Just wanted to let everyone know if you are close to the Hunington WV. on July 7 and 8th there are 9 Maltese entered. It should be a great time with Fabulous dogs to enjoy, Stop by and say hello, I will post show time and ring numbe updates when I get them.


----------



## Edwinna (Apr 21, 2006)

*Yes! Please post the info. I have been trying to find but had no luck. I am planning on going - that is, if my daughter doens not make that the weekend to bring "Mr. Wonderful" for the family to meet.
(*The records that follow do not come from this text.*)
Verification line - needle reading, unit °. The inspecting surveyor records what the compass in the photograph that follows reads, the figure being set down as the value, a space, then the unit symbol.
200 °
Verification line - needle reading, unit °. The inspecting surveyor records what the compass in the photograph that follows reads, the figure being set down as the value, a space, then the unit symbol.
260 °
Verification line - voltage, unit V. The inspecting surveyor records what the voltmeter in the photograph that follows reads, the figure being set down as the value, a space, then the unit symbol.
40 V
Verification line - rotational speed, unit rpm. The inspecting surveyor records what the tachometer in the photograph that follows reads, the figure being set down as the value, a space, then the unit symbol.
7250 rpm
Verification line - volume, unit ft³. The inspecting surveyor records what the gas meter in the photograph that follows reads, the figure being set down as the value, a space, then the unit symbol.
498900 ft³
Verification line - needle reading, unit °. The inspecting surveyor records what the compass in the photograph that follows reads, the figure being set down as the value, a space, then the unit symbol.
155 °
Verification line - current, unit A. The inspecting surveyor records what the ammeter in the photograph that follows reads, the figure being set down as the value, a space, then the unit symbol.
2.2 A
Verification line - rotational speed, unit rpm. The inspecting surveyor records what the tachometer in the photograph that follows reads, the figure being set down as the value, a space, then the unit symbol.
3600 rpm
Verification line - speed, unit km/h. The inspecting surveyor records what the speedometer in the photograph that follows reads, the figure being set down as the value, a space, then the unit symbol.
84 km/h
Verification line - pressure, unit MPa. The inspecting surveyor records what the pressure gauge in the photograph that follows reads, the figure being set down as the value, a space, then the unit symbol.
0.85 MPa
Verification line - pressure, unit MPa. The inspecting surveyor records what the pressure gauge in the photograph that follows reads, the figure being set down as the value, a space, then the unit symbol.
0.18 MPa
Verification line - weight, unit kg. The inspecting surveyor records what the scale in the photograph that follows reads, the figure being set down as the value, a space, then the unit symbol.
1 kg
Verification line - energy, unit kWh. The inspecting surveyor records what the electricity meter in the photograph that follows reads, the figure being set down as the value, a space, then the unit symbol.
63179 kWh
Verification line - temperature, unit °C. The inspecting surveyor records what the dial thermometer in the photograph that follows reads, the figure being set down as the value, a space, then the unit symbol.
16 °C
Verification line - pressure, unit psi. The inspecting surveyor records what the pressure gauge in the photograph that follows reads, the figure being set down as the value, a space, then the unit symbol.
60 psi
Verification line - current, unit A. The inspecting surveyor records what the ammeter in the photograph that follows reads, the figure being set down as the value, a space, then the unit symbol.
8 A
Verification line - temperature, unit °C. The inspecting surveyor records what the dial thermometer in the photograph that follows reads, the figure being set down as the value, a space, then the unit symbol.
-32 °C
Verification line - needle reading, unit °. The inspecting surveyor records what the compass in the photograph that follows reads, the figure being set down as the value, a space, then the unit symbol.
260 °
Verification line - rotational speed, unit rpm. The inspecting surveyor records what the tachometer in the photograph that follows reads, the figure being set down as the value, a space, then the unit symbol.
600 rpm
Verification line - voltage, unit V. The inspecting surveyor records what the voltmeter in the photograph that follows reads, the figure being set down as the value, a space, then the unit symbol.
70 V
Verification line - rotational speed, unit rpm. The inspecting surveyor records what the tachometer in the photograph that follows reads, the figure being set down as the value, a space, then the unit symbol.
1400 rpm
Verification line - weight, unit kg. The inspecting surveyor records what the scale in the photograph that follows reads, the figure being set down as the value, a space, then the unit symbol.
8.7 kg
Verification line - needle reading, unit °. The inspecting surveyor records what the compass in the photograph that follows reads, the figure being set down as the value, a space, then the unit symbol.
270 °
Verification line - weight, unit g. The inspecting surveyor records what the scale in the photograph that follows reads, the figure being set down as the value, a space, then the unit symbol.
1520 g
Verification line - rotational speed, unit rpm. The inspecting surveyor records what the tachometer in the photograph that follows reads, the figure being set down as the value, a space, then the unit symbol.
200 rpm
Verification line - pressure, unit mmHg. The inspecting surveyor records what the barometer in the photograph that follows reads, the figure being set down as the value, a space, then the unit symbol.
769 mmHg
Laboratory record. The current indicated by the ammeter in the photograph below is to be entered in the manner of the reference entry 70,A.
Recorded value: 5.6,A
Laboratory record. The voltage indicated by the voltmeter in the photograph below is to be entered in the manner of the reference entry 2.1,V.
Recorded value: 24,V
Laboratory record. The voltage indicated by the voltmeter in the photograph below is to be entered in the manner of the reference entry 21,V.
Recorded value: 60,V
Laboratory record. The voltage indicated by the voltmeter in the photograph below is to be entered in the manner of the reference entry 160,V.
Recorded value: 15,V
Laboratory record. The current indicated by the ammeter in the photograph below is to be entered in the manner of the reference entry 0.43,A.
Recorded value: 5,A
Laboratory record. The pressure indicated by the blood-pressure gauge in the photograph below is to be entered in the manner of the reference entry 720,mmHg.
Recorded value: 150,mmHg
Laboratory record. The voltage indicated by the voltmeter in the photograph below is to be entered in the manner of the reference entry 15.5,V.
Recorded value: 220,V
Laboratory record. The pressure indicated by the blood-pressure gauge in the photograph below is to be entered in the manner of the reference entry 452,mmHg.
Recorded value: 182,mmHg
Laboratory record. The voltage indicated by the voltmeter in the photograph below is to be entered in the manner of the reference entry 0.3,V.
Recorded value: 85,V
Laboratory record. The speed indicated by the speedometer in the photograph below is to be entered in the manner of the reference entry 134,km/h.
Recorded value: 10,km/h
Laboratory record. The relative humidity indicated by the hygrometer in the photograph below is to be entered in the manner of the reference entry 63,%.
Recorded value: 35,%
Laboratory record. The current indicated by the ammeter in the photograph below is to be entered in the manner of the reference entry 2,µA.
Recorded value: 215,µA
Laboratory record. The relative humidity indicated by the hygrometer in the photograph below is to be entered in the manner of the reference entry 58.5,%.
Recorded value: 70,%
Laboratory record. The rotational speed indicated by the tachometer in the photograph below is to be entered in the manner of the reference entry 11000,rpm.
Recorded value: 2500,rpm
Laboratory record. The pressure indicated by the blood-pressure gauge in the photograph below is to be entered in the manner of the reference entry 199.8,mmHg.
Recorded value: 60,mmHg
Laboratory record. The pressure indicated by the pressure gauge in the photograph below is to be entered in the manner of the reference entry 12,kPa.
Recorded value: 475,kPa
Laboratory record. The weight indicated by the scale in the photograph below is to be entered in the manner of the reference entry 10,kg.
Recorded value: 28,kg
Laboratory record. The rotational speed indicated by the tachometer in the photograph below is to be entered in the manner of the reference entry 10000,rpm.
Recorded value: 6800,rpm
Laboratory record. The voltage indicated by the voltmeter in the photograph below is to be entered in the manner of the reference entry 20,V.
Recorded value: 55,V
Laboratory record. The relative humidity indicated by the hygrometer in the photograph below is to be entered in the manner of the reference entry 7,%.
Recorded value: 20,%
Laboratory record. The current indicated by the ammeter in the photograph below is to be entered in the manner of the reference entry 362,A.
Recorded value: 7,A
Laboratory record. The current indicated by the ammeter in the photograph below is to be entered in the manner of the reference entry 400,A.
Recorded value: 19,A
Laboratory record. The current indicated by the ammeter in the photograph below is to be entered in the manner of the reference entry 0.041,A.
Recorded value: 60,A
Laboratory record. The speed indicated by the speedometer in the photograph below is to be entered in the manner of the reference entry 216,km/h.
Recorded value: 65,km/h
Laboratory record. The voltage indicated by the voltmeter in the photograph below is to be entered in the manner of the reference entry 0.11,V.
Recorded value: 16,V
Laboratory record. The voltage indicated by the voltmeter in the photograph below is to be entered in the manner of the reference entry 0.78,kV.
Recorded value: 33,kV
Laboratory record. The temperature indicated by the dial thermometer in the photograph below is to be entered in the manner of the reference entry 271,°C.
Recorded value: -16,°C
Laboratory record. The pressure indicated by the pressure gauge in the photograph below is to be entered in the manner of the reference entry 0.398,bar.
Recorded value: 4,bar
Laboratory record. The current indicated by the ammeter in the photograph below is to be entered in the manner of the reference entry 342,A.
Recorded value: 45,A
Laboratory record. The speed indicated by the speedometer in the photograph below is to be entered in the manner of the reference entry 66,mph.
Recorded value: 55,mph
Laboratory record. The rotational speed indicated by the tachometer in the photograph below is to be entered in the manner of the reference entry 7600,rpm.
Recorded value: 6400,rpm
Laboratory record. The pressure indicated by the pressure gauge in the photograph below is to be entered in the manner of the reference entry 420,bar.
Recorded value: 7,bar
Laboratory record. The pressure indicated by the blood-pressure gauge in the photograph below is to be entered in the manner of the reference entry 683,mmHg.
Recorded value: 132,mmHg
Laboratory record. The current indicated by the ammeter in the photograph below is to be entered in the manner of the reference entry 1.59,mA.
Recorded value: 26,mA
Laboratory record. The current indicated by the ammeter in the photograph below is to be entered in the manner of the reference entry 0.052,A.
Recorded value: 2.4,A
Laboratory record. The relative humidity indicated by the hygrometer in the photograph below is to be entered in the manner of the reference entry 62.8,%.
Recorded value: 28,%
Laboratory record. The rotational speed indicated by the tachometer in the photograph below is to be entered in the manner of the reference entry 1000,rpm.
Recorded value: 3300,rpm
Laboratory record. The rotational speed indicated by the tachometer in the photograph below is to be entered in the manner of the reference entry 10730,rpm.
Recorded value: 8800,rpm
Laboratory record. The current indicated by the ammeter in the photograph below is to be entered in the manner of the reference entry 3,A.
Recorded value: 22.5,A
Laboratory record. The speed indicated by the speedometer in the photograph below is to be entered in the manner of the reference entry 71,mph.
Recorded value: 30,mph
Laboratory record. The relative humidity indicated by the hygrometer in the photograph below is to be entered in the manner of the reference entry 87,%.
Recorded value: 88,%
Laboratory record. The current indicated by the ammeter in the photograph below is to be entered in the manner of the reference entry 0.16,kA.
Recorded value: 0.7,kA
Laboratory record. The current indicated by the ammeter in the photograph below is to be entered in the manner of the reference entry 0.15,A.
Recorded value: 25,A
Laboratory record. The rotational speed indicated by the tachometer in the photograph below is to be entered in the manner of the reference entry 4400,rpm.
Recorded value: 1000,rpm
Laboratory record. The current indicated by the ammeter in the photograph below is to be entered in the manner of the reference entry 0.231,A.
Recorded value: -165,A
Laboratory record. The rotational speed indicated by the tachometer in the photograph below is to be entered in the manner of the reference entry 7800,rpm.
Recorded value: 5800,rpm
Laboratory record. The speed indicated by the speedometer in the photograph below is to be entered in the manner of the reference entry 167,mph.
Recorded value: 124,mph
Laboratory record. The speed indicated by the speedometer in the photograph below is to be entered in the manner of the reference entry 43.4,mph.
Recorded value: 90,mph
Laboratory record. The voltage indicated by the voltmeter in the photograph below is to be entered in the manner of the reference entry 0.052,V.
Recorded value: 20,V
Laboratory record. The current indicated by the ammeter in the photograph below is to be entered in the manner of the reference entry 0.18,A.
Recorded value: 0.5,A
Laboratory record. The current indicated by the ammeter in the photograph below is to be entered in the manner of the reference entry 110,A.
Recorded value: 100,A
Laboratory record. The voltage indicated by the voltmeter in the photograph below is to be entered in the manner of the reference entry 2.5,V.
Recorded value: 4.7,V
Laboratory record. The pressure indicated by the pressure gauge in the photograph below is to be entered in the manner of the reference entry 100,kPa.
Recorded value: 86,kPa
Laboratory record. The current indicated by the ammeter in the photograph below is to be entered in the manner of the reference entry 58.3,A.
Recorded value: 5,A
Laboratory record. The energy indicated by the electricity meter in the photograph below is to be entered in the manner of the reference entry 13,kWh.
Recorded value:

Even so, if the times are right, I may just sneak off anyway and go. Do you know who will be showing (Malts, of course)?*

*Thanks!!!!*


----------



## CathyB (Mar 10, 2007)

I should have the info in the next few days I will sure post it..


----------



## starry (Sep 4, 2006)

Too far for me.
Are you showing? Good luck in case.








I will be anxious to hear and see how it goes.


----------



## CathyB (Mar 10, 2007)

Oh yes







I will be in there with the little boy in my Avatar as will Amber (Ma-Lo Maltese) Julie Darrow (Sandstone Maltese) Dian Lynch (MiDis Maltese) And a few others who I am not sure of their Kennel names







I'm sorry you will not be able to make it we will post the results.. We have several shows on our plate this season maybe we will get close enough you can come visit.. We snagged Lynnecpa into helping out







I must say she was a God Send!!


----------



## hambys97 (Feb 25, 2005)

How exciting! This is in my backyard. Where is the show going to be at? I can't wait for more details...


----------



## bellaratamaltese (May 24, 2006)

wahhhh, I'm not going to be there. But I'll be there the next time you guys show, with my Ca-razy Caira.


----------



## CathyB (Mar 10, 2007)

> How exciting! This is in my backyard. Where is the show going to be at? I can't wait for more details...
> 
> 
> 
> ...


Hamby the Show Location:Veterans Memorial Field House, 5th Avenue & 20th Street,Huntington, WV 25703 
We would love to see any Malteses pectators there..


----------



## CathyB (Mar 10, 2007)

P.S. Stacy I love your and Angie's siggy pictures


----------